6. Der „übliche“ Verzugszins liegt bei Immobiliardarlehen gemäß § 497 Abs. 1 Satz 2 BGB (in der bis zum 10. Juni 2010 geltenden Fassung) bei 2,5 Prozentpunkten über dem Basiszinssatz, so dass dieser Zinssatz für die Bemessung des geschuldeten Nutzungswertersatzes heranzuziehen ist.

Tenor

1. Es wird festgestellt, dass der Darlehensvertrag vom 2.5.2007, Vertragsnummer 780662508 durch den seitens der Kläger mit Schreiben vom 24.7.2013 erklärten Widerruf in ein Abwicklungsverhältnis umgewandelt wurde.

2. Im Übrigen wird die Klage abgewiesen.

3. Von den Kosten des Rechtsstreits in der ersten Instanz tragen die Kläger als Gesamtschuldner 68 %, die Beklagte 32 %. Die Kosten der Berufungsinstanz tragen die Kläger als Gesamtschuldner zu 37 %, die Beklagte zu 63 %.
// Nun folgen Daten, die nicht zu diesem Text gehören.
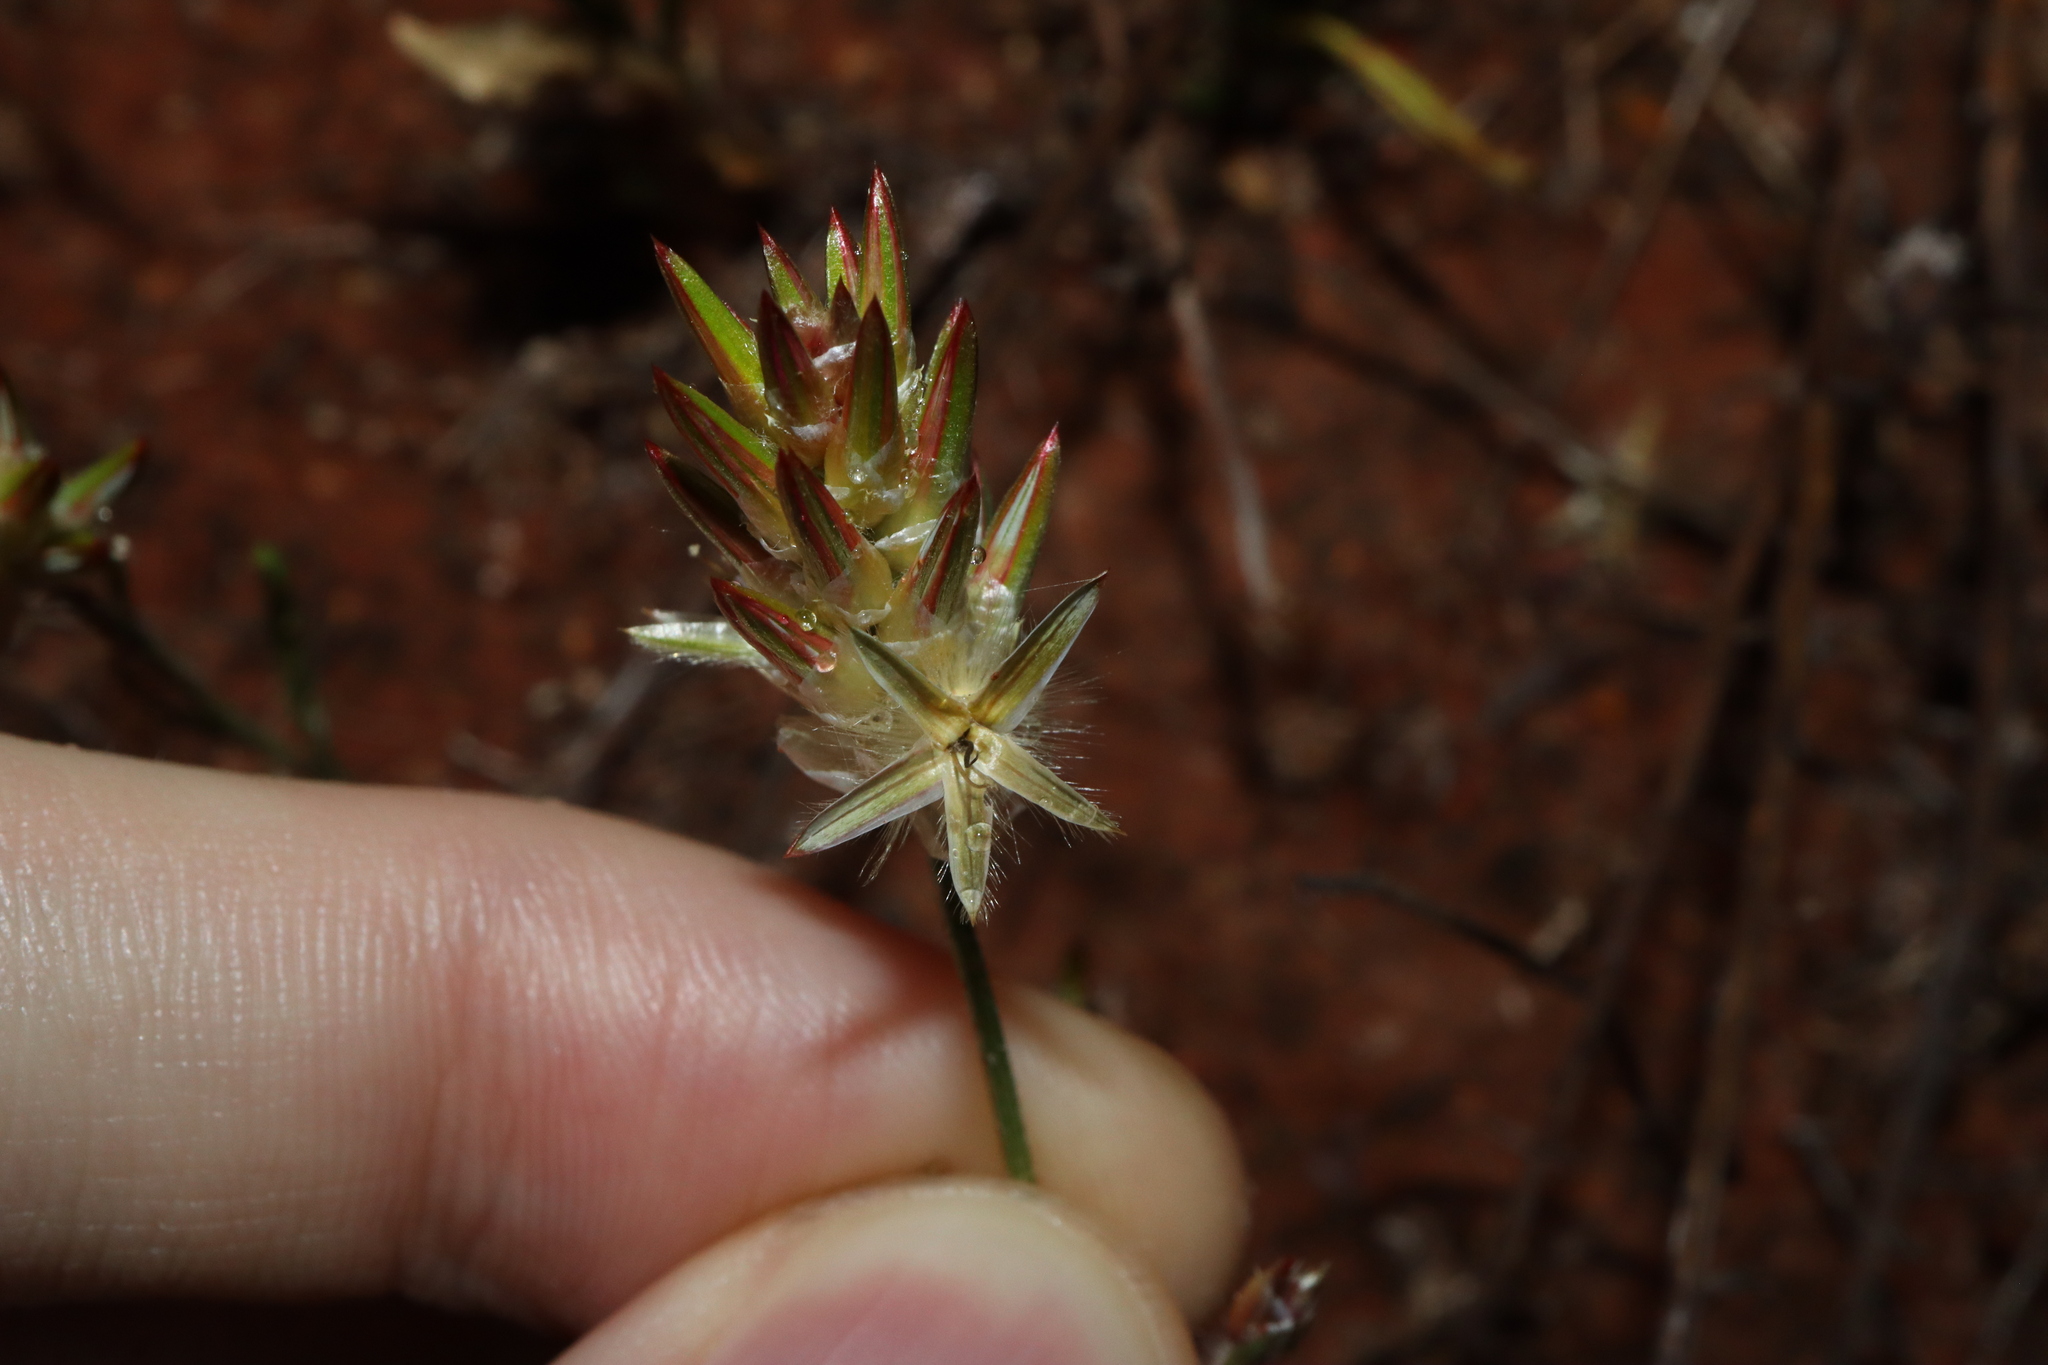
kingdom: Plantae
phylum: Tracheophyta
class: Magnoliopsida
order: Caryophyllales
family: Amaranthaceae
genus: Ptilotus
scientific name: Ptilotus modestus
4. Das Urteil ist vorläufig vollstreckbar. Beide Parteien können die Vollstreckung abwenden durch Sicherheitsleistung in Höhe von 110 % des vollstreckbaren Betrages, wenn nicht die Gegenseite vor der Vollstreckung Sicherheit in Höhe von 110 % des jeweils zu vollstreckenden Betrages leistet.

Gründe

I. Die Kläger verlangen von der Beklagten - soweit im Berufungsrechtszug noch von Interesse - wegen eines von ihnen erklärten Widerrufs die Rückabwicklung eines Darlehensvertrages, der im Wege der Fernkommunikation geschlossen wurde. Insbesondere verlangen sie die Feststellung, dass der Darlehensvertrag infolge des Widerrufs in ein Abwicklungsverhältnis umgewandelt wurde, sowie die Feststellung, dass die Beklagte per 31.3.2015 nach dem erklärten Widerruf lediglich noch einen Betrag von 53.769,18 € fordern kann.

Die Kläger erwarben mit notariellen Urkunden vom 23.3.2007/11.5.2007 eine Eigentumswohnung in A… zum Kaufpreis von 71.500 €. Die Finanzierung wurde über das Darlehensfinanzierungsunternehmen C… GmbH an die Beklagte herangetragen. Besichert wurde das Darlehen durch eine Grundschuld an dem Grundstück … Straße 12, A….

Die Parteien schlossen am 2.5.2007/7.5.2007 einen Annuitäten-Darlehensvertrag (Nr. 6480662508) über einen Nettodarlehensbetrag von 83.600 € zu einem Nominalzins von 5,53 %, festgeschrieben bis zum Jahr 2017 (Anlage K3, Bl. 70 ff., II) bei einer Gesamtlaufzeit bis Juni 2041 und einer anfänglichen Tilgung von einem Prozent, die nach den Vertragsbedingungen in dem auf die Vollauszahlung folgenden Monat einsetzen sollte. Die monatliche Rate betrug 454,92 €.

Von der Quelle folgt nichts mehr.